→ The problem
Copy out the data line by line exactly, from its start to the line bearing "نفت و انرژی", inclusive.

Saved data entries:
*** Block opens ***

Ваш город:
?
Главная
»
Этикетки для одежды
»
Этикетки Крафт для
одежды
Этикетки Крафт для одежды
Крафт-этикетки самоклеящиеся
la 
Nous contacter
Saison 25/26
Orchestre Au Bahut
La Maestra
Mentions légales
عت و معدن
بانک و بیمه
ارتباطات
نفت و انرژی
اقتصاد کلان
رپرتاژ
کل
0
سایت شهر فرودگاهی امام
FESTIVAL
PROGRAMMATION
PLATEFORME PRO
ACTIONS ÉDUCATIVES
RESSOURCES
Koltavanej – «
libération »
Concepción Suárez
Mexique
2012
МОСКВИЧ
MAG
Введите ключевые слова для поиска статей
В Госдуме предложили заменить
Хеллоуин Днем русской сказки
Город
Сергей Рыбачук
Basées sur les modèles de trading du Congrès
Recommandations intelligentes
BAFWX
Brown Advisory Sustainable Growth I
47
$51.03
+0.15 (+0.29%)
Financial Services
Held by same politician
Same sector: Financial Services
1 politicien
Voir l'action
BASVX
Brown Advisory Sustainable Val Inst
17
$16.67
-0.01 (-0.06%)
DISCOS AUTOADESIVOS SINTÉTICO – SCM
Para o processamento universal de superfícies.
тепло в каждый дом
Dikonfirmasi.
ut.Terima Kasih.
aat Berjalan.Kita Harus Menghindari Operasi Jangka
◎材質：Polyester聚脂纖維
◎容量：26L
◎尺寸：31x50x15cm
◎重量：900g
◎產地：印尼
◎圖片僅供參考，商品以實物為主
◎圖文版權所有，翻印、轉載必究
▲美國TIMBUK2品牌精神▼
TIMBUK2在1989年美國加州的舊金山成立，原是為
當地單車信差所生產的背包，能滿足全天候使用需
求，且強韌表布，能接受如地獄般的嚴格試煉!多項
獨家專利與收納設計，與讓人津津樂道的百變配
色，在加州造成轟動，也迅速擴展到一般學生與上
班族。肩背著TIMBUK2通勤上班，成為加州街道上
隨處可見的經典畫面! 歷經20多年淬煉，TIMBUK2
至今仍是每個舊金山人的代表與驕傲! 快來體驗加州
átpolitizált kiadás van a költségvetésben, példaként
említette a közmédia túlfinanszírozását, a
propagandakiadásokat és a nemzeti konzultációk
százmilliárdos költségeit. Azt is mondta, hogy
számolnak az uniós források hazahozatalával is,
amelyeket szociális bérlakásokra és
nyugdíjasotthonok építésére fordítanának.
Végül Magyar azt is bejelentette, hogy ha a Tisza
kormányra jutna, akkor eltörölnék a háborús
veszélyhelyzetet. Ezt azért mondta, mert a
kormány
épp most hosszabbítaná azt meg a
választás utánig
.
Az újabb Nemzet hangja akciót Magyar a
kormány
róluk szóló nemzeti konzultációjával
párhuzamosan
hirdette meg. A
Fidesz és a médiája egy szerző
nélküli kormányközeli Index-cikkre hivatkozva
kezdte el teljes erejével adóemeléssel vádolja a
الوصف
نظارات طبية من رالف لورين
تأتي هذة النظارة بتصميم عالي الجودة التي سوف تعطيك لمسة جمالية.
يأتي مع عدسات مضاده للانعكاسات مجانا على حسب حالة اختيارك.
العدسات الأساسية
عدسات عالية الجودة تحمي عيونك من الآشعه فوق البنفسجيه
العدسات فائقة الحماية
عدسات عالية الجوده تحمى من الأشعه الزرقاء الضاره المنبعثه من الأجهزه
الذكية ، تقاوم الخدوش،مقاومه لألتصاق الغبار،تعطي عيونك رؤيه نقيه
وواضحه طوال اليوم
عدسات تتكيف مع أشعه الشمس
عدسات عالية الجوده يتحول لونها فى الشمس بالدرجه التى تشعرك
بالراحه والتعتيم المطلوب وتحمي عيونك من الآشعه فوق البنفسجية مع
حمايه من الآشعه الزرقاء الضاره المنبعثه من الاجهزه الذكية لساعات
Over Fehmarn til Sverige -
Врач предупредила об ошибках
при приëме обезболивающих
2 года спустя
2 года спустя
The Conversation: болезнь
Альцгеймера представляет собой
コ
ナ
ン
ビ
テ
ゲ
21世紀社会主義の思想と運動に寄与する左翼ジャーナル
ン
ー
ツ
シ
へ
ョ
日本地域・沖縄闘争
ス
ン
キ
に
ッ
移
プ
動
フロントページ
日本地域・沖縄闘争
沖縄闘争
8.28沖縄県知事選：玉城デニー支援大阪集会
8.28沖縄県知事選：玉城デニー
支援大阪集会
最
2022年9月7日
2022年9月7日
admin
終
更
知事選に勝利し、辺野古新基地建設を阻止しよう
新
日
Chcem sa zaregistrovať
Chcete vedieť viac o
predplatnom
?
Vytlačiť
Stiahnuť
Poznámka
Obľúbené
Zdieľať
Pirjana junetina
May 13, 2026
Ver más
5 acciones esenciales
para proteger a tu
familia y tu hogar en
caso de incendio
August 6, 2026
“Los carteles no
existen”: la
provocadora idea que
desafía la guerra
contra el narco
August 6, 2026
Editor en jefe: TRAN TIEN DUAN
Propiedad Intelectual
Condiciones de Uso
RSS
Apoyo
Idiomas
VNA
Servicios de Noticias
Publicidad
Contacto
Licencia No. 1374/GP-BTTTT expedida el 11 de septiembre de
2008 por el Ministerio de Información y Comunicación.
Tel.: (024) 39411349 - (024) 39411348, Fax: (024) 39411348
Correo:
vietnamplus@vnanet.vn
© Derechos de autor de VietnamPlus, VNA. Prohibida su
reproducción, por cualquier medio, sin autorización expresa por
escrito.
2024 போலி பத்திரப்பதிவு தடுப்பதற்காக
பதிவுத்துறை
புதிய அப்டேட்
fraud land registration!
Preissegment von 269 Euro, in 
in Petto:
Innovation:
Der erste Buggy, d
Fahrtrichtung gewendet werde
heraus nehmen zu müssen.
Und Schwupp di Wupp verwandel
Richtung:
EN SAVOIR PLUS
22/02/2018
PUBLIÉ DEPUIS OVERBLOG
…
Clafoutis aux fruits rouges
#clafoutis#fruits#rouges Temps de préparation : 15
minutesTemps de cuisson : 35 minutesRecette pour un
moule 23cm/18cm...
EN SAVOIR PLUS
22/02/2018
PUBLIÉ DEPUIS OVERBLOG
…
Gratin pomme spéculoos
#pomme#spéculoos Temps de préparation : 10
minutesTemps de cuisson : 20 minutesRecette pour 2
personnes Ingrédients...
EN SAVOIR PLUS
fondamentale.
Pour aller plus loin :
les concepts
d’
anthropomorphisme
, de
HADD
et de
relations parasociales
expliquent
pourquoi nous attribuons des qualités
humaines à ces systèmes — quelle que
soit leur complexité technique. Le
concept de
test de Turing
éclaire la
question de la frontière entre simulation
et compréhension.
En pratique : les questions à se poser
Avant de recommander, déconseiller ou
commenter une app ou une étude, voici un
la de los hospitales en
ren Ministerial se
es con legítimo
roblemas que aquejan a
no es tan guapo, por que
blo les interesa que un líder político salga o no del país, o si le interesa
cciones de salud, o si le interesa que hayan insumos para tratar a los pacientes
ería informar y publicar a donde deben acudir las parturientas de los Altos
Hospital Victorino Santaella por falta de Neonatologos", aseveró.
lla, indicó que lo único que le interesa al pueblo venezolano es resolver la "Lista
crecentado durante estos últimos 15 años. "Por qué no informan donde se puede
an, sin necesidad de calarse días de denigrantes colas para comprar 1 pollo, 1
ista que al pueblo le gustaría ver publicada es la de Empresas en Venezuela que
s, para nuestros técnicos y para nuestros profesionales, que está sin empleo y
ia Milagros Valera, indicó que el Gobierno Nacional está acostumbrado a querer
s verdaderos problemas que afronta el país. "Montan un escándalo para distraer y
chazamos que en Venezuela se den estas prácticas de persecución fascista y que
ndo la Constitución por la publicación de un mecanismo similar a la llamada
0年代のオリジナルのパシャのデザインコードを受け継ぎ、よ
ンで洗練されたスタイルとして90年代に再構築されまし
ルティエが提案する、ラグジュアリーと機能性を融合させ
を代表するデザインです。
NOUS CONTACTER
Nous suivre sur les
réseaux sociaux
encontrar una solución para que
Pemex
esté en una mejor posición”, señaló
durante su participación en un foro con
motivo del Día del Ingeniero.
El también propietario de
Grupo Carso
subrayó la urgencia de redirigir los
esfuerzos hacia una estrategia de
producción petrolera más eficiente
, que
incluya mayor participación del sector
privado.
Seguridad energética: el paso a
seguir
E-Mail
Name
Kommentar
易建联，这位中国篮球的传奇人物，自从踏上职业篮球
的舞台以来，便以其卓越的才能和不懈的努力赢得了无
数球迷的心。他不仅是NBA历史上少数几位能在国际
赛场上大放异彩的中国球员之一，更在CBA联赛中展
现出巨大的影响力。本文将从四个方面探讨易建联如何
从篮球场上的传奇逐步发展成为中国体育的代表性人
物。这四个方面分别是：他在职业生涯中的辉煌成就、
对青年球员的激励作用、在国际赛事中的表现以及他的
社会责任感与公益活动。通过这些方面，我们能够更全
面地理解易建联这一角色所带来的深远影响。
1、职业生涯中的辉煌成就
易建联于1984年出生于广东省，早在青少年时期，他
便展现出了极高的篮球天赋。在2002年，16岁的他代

*** Block closes ***

→ The answer
Ваш город:
?
Главная
»
Этикетки для одежды
»
Этикетки Крафт для
одежды
Этикетки Крафт для одежды
Крафт-этикетки самоклеящиеся
la 
Nous contacter
Saison 25/26
Orchestre Au Bahut
La Maestra
Mentions légales
عت و معدن
بانک و بیمه
ارتباطات
نفت و انرژی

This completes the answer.